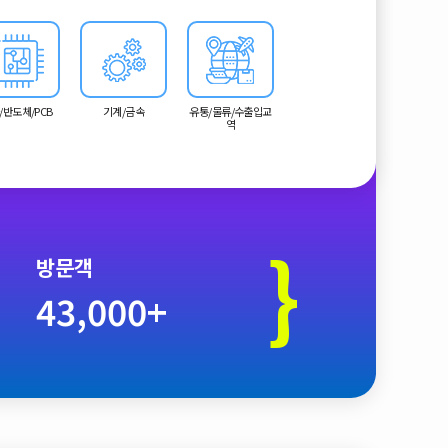
 선도하는 하나의 전략적인 유명 PCB 박람회입니다. 일본에
 점유율 2위의 대만의 최근 업계동향과 세계 PCB시장의 흐
 본 전시회의 참관을 통해 도입하실 수 있습니다.
/반도체/PCB
기계/금속
유통/물류/수출입교
역
}
방문객
43,000+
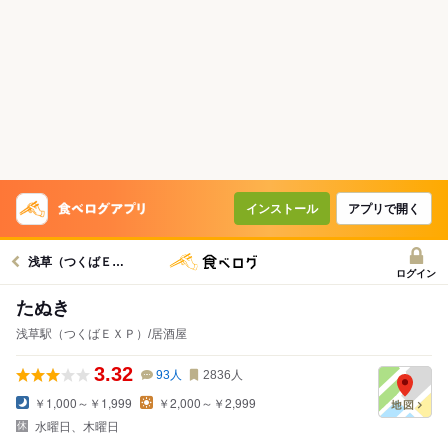
インストール
アプリで開く
浅草（つくばＥＸＰ）駅グルメへ
ログイン
たぬき
浅草駅（つくばＥＸＰ）/居酒屋
3.32
93
人
2836
人
￥1,000～￥1,999
￥2,000～￥2,999
水曜日、木曜日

..............................

Reproduce the whole listing above character for character; pictures do not belong in it.

 선도하는 하나의 전략적인 유명 PCB 박람회입니다. 일본에
 점유율 2위의 대만의 최근 업계동향과 세계 PCB시장의 흐
 본 전시회의 참관을 통해 도입하실 수 있습니다.
/반도체/PCB
기계/금속
유통/물류/수출입교
역
}
방문객
43,000+
インストール
アプリで開く
浅草（つくばＥＸＰ）駅グルメへ
ログイン
たぬき
浅草駅（つくばＥＸＰ）/居酒屋
3.32
93
人
2836
人
￥1,000～￥1,999
￥2,000～￥2,999
水曜日、木曜日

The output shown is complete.